Exercise brief. All lines holding the word "selon" should be located in the records and copied.

Supplied data.
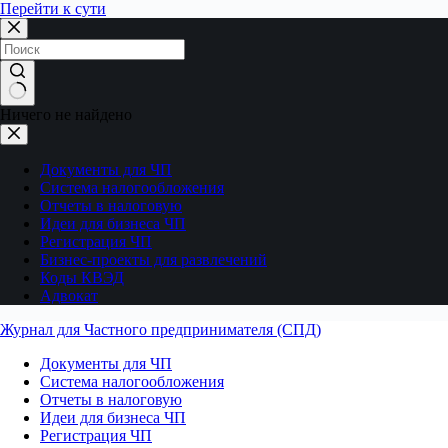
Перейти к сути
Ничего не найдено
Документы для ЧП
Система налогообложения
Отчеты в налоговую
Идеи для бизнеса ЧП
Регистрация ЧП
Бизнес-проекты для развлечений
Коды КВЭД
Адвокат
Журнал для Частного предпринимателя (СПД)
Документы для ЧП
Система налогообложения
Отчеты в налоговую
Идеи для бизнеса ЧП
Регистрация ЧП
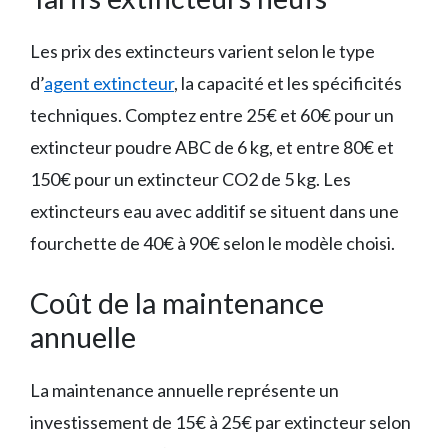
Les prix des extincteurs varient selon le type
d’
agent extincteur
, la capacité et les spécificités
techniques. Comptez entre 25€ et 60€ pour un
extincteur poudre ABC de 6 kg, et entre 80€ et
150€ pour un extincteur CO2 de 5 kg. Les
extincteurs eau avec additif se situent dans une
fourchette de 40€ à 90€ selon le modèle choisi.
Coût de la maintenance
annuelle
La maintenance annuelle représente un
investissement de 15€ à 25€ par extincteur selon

==

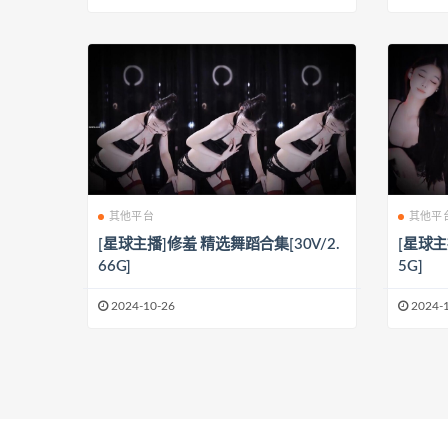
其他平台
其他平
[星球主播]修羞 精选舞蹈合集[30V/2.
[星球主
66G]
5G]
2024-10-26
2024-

Output for this task.
Les prix des extincteurs varient selon le type
fourchette de 40€ à 90€ selon le modèle choisi.
investissement de 15€ à 25€ par extincteur selon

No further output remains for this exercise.